» **Required action**
Copy out each of the rows below word for word, leaving out the pictures.

» **Extracted entries**
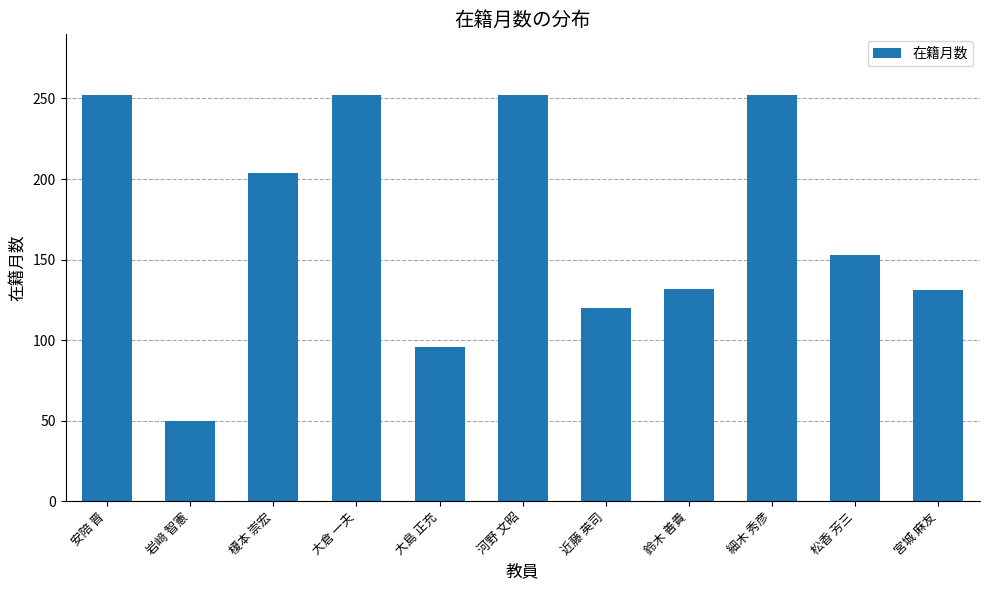

What position from the left is 大倉 一夫?

4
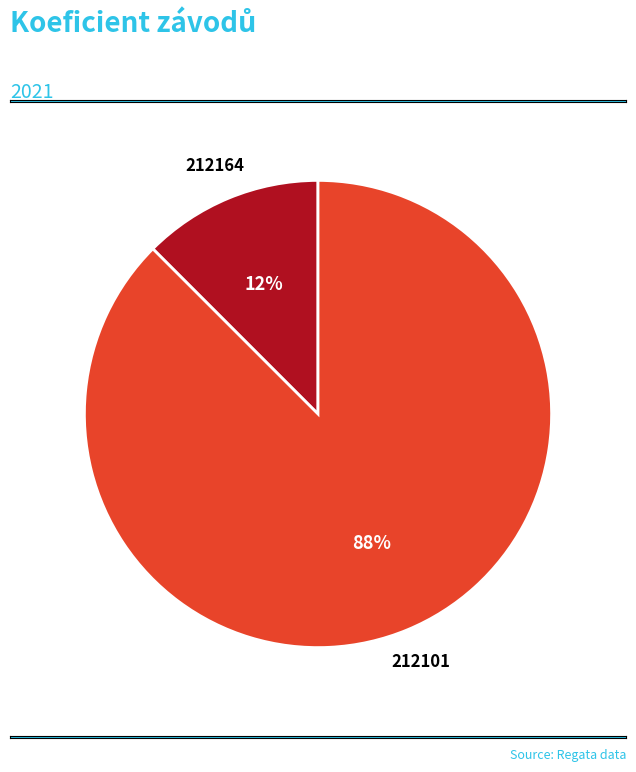

What is the largest slice in the pie chart?

212101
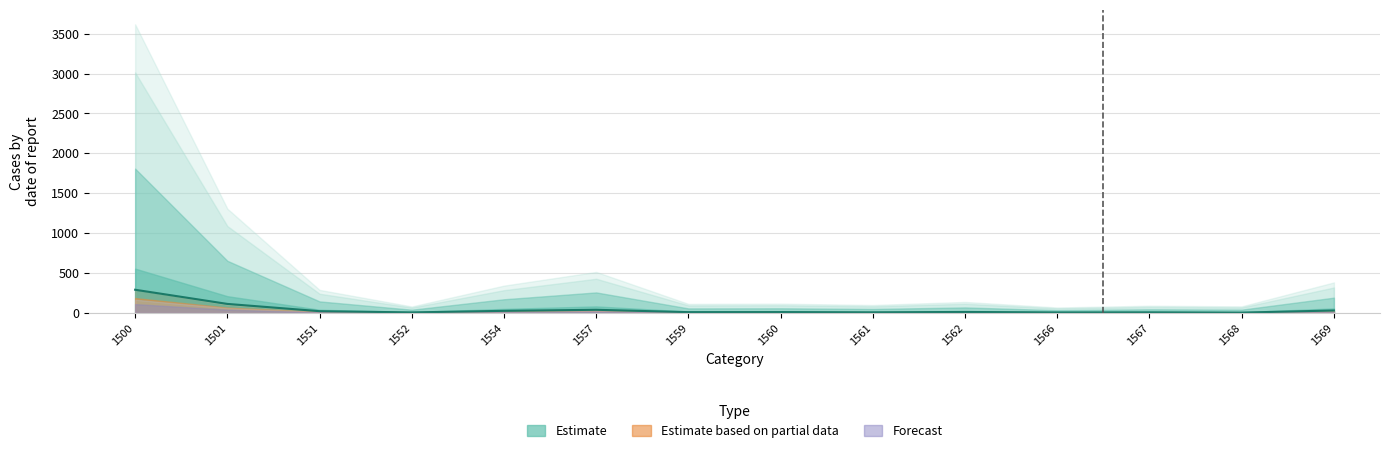

What is the sum of the values at 1561 and 1501?

119.8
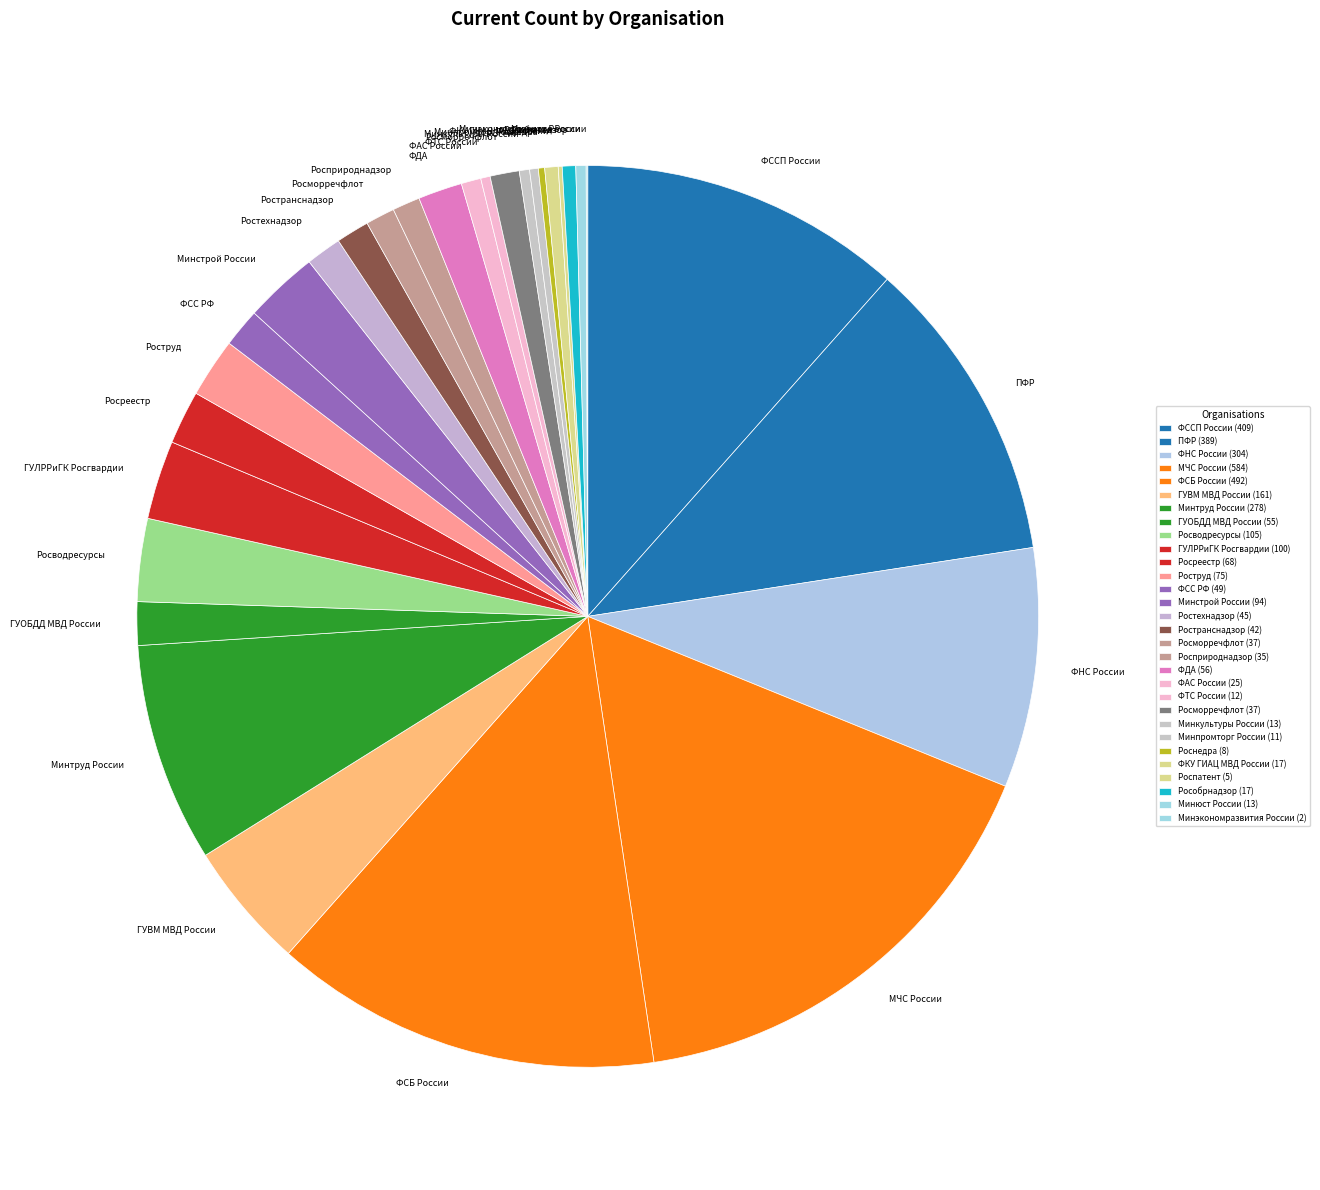

To the nearest percent, what is the difference between the largest and smallest slice percentages?

16%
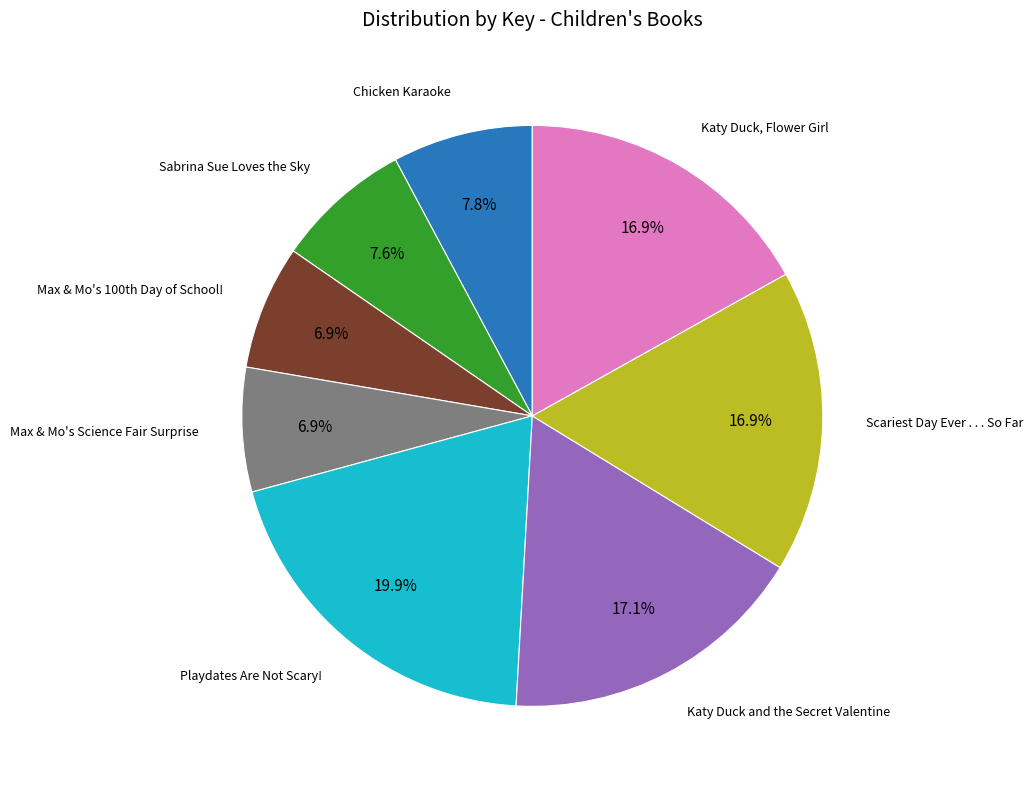

Is it true that Katy Duck, Flower Girl is 11% of the pie?

False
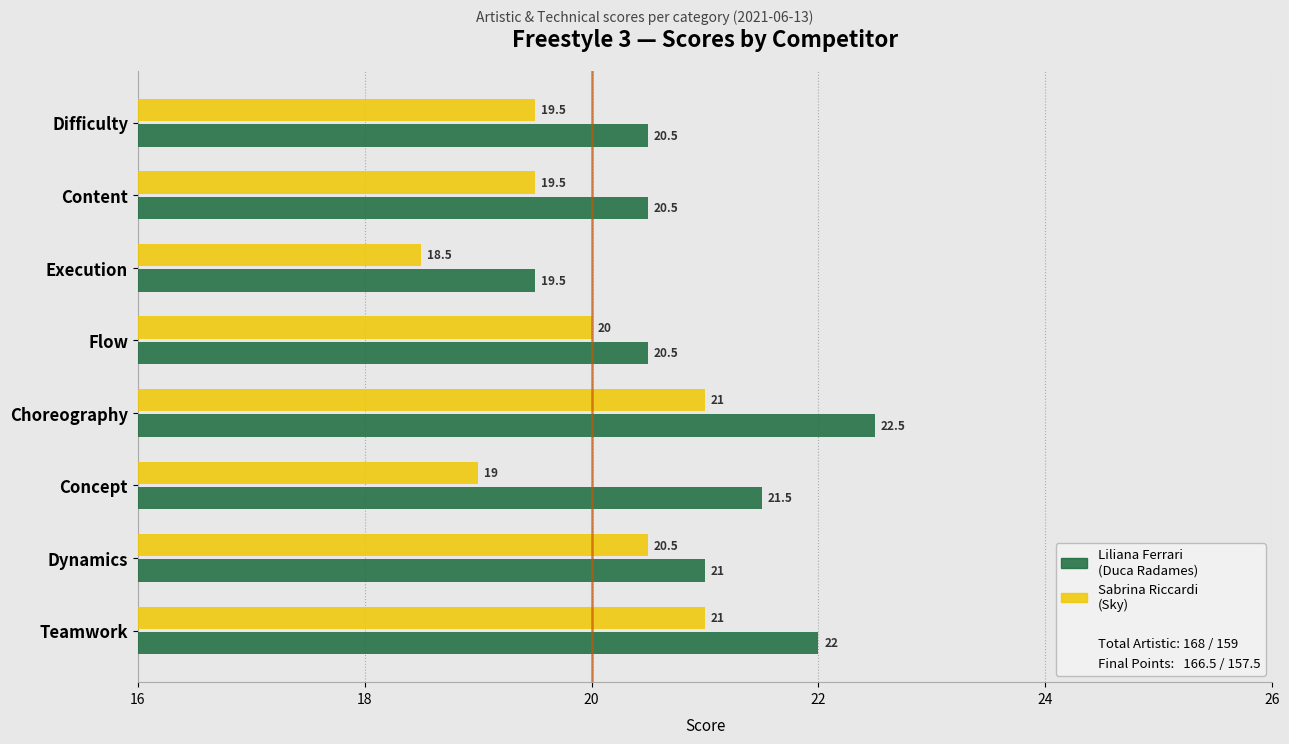

At which category is the sum across all series the highest?

Choreography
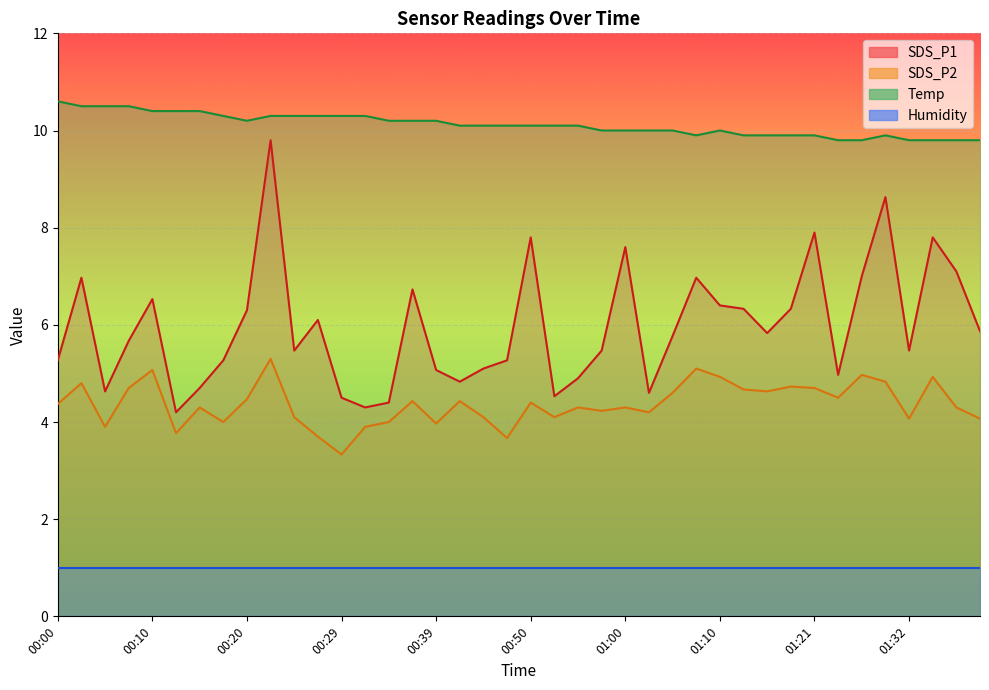

What is the approximate value of SDS_P2 at 01:34?

4.9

» **Solution to this problem**
What position from the left is 大倉 一夫?

4

What is the largest slice in the pie chart?

212101

What is the sum of the values at 1561 and 1501?

119.8

To the nearest percent, what is the difference between the largest and smallest slice percentages?

16%

Is it true that Katy Duck, Flower Girl is 11% of the pie?

False

At which category is the sum across all series the highest?

Choreography

What is the approximate value of SDS_P2 at 01:34?

4.9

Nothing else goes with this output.